§ **CONSIGNE**:
Convertissez l'ensemble des lignes du matériau ci-dessous en une liste numérotée, en omettant les lignes vides. N'incluez pas les images dans votre réponse.

── EXTRAIT DE DONNÉES ──

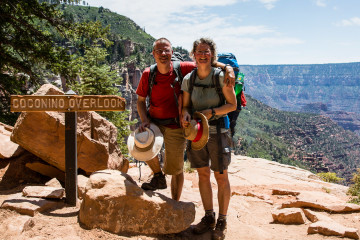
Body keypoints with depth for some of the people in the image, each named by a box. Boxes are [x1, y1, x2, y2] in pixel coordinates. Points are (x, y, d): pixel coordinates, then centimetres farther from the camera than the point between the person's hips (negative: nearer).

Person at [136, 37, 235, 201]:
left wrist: (227, 68, -22)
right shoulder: (148, 74, -6)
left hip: (175, 126, -1)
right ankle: (158, 177, 2)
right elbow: (140, 100, 3)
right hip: (154, 122, 2)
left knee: (176, 169, 5)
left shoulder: (182, 68, -11)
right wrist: (144, 120, -14)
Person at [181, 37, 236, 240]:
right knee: (203, 175, 12)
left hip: (217, 131, -4)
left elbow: (233, 104, -7)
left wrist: (211, 112, -19)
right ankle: (209, 217, 28)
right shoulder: (188, 79, 2)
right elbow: (186, 105, 10)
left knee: (221, 177, 4)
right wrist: (186, 114, -13)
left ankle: (222, 221, 20)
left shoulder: (221, 77, -10)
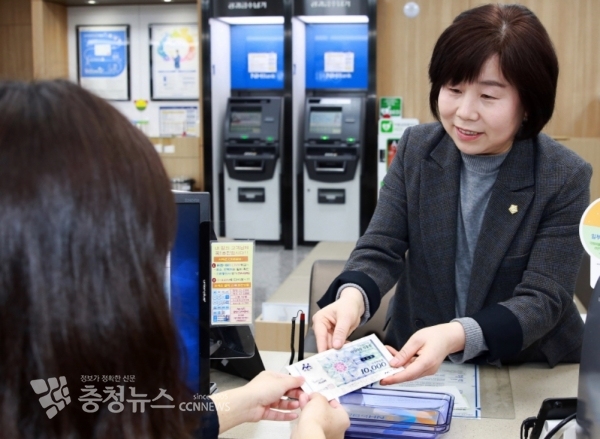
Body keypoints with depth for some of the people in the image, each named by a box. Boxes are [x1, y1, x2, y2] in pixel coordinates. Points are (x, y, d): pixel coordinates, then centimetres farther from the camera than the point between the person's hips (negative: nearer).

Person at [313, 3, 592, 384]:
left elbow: (543, 298, -16)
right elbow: (381, 249, -7)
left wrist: (456, 336, -34)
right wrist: (352, 297, -30)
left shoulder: (566, 178, -12)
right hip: (416, 361, 3)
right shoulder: (416, 149, -4)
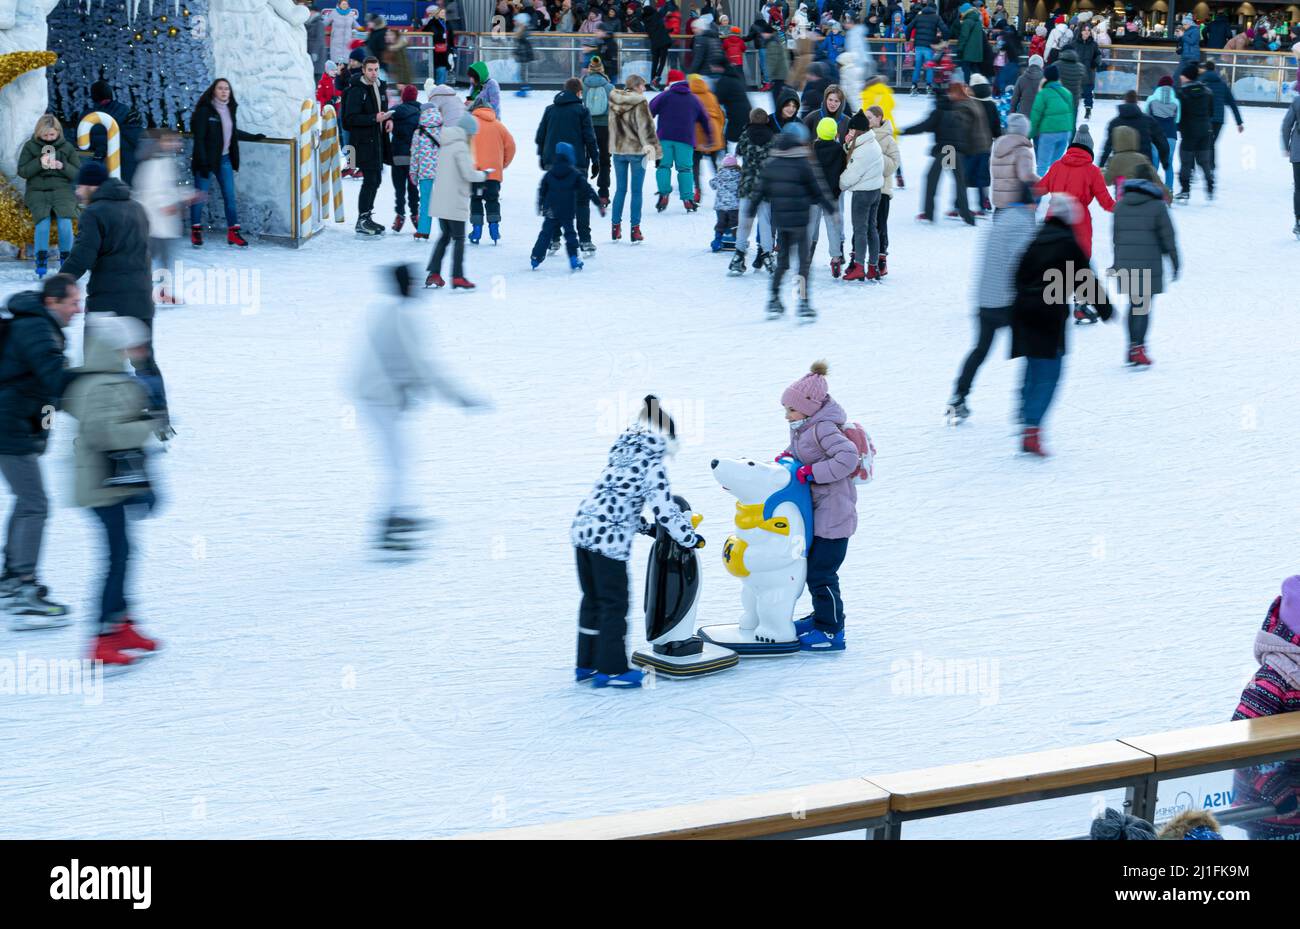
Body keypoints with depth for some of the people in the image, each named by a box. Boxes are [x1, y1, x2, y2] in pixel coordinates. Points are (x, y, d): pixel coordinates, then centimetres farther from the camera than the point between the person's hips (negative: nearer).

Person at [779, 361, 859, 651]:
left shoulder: (823, 429, -22)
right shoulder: (805, 428, 7)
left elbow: (848, 457, -32)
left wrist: (812, 472, -29)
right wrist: (788, 456, 3)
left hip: (833, 514, -10)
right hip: (818, 512, 10)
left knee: (821, 573, -6)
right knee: (813, 567, 21)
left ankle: (831, 632, 3)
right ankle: (824, 617, 36)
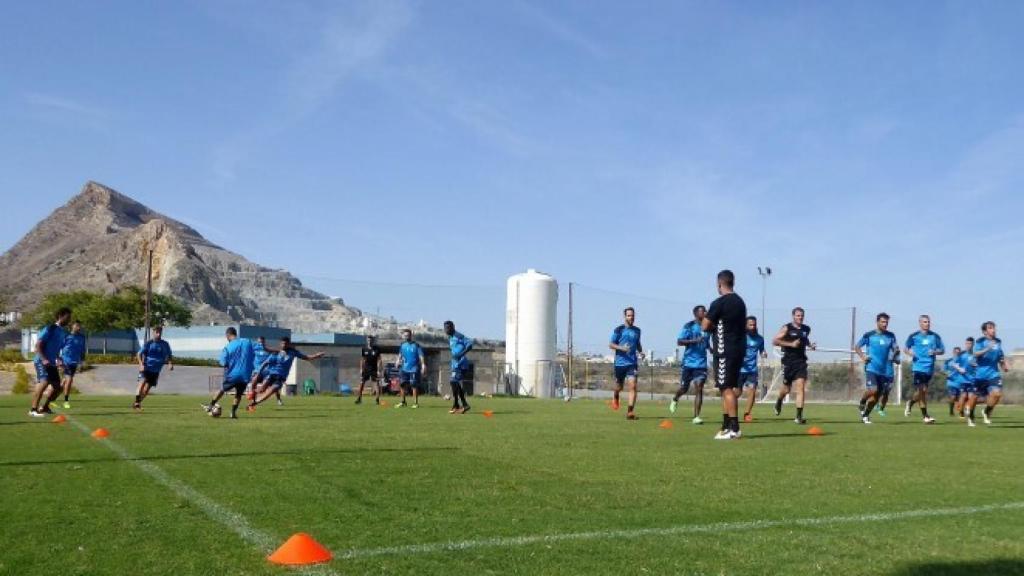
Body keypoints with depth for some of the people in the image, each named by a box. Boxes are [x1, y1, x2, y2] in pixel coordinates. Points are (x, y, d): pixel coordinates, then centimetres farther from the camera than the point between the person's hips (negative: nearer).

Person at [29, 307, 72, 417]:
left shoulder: (63, 333, 13)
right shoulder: (50, 329, -11)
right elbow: (38, 345, -15)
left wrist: (58, 360, 8)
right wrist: (44, 359, -24)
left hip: (52, 363, 9)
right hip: (41, 361, -9)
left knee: (57, 387, 8)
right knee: (44, 382, -25)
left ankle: (44, 407, 26)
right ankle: (33, 410, -21)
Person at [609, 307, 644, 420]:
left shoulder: (637, 330, 11)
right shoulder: (618, 329, -3)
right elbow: (611, 344, -3)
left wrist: (640, 352, 7)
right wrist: (621, 348, -20)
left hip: (632, 363, 2)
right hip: (620, 363, -2)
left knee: (633, 386, -13)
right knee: (619, 387, 12)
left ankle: (630, 411, -14)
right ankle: (615, 397, 48)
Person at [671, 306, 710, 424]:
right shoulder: (689, 326, -6)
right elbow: (679, 342, -14)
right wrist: (695, 340, -26)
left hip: (701, 364, 3)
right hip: (689, 362, -3)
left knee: (699, 389, -9)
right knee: (684, 388, 9)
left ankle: (696, 417, -8)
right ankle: (675, 399, 43)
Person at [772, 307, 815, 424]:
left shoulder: (806, 329, 10)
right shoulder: (787, 328, -5)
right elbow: (774, 341, -12)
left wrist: (810, 345, 9)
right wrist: (791, 344, -19)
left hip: (801, 362, 2)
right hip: (788, 362, -2)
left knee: (800, 386, -13)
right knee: (786, 389, 10)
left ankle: (799, 416, -14)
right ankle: (779, 402, 45)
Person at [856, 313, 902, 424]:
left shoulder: (891, 336, 8)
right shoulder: (869, 335, 0)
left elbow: (895, 349, 14)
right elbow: (858, 346, 11)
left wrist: (896, 352, -10)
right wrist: (863, 357, -5)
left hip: (885, 370, 4)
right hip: (871, 368, -4)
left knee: (877, 396, 4)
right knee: (872, 390, -21)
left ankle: (865, 415, 21)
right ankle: (862, 403, 9)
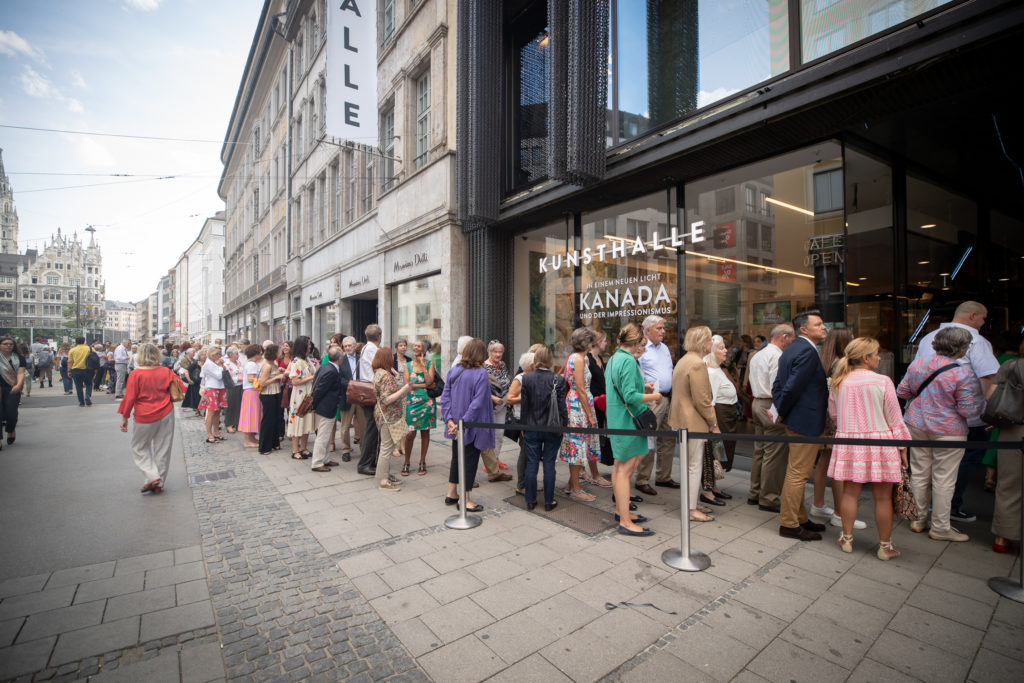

───

§ **RÉPONSE ATTENDUE**:
1. Body keypoints with depth for some of the people in the image, each named by a box. Boxes are [x1, y1, x2, y2] in pixel coordinates. Points are (x, y, d): pixel coordinates, then centimetres farther from the camera than the point between the person's hips (negative: nearer).
2. Person at [136, 37, 235, 201]:
3. left wrist: (227, 68, -22)
4. right shoulder: (148, 74, -6)
5. left hip: (175, 126, -1)
6. right ankle: (158, 177, 2)
7. right elbow: (140, 100, 3)
8. right hip: (154, 122, 2)
9. left knee: (176, 169, 5)
10. left shoulder: (182, 68, -11)
11. right wrist: (144, 120, -14)
12. Person at [181, 37, 236, 240]:
13. right knee: (203, 175, 12)
14. left hip: (217, 131, -4)
15. left elbow: (233, 104, -7)
16. left wrist: (211, 112, -19)
17. right ankle: (209, 217, 28)
18. right shoulder: (188, 79, 2)
19. right elbow: (186, 105, 10)
20. left knee: (221, 177, 4)
21. right wrist: (186, 114, -13)
22. left ankle: (222, 221, 20)
23. left shoulder: (221, 77, -10)
24. Body keypoints with depth for some of the people in the image, each named by a box. Boxes are [x1, y1, x2, y2] in pixel coordinates. Points are (x, y, d): pixel coordinates, then centimetres farther from the camera than the point between the person's hips (negative: nearer).
25. Person at [313, 3, 592, 384]:
26. left elbow: (543, 298, -16)
27. right elbow: (381, 249, -7)
28. left wrist: (456, 336, -34)
29. right wrist: (352, 297, -30)
30. left shoulder: (566, 178, -12)
31. right hip: (416, 361, 3)
32. right shoulder: (416, 149, -4)
33. Body keypoints with depth for some of the people in the image, each named by a box. Boxes are [x1, y1, x2, y2] in pixel coordinates. Points are (x, y, d): pixel coordinates, then centimetres farther from the camera than the point between the person's hips (negative: nearer).
34. Person at [779, 361, 859, 651]:
35. left shoulder: (823, 429, -22)
36. right shoulder: (805, 428, 7)
37. left elbow: (848, 457, -32)
38. left wrist: (812, 472, -29)
39. right wrist: (788, 456, 3)
40. left hip: (833, 514, -10)
41. right hip: (818, 512, 10)
42. left knee: (821, 573, -6)
43. right knee: (813, 567, 21)
44. left ankle: (831, 632, 3)
45. right ankle: (824, 617, 36)
46. Body keypoints with depth for some of the people in the image, each named by a box. Boxes are [x1, y1, x2, y2] in pixel coordinates. Points are (x, y, d): pixel coordinates, then centimetres farther from the camera than the point between the person's hips (negative: nearer).
47. Person at [29, 307, 72, 417]:
48. left shoulder: (63, 333, 13)
49. right shoulder: (50, 329, -11)
50. right elbow: (38, 345, -15)
51. left wrist: (58, 360, 8)
52. right wrist: (44, 359, -24)
53. left hip: (52, 363, 9)
54. right hip: (41, 361, -9)
55. left knee: (57, 387, 8)
56. right knee: (44, 382, -25)
57. left ankle: (44, 407, 26)
58. right ankle: (33, 410, -21)
59. Person at [609, 307, 644, 420]:
60. left shoulder: (637, 330, 11)
61. right shoulder: (618, 329, -3)
62. right elbow: (611, 344, -3)
63. left wrist: (640, 352, 7)
64. right wrist: (621, 348, -20)
65. left hip: (632, 363, 2)
66. right hip: (620, 363, -2)
67. left knee: (633, 386, -13)
68. right knee: (619, 387, 12)
69. left ankle: (630, 411, -14)
70. right ankle: (615, 397, 48)
71. Person at [671, 306, 710, 424]:
72. right shoulder: (689, 326, -6)
73. right elbow: (679, 342, -14)
74. right wrist: (695, 340, -26)
75. left hip: (701, 364, 3)
76. right hip: (689, 362, -3)
77. left knee: (699, 389, -9)
78. right knee: (684, 388, 9)
79. left ankle: (696, 417, -8)
80. right ankle: (675, 399, 43)
81. Person at [772, 307, 815, 424]:
82. left shoulder: (806, 329, 10)
83. right shoulder: (787, 328, -5)
84. right elbow: (774, 341, -12)
85. left wrist: (810, 345, 9)
86. right wrist: (791, 344, -19)
87. left hip: (801, 362, 2)
88. right hip: (788, 362, -2)
89. left knee: (800, 386, -13)
90. right knee: (786, 389, 10)
91. left ankle: (799, 416, -14)
92. right ankle: (779, 402, 45)
93. Person at [856, 313, 902, 424]:
94. left shoulder: (891, 336, 8)
95. right shoulder: (869, 335, 0)
96. left elbow: (895, 349, 14)
97. right elbow: (858, 346, 11)
98. left wrist: (896, 352, -10)
99. right wrist: (863, 357, -5)
100. left hip: (885, 370, 4)
101. right hip: (871, 368, -4)
102. left knee: (877, 396, 4)
103. right knee: (872, 390, -21)
104. left ankle: (865, 415, 21)
105. right ankle: (862, 403, 9)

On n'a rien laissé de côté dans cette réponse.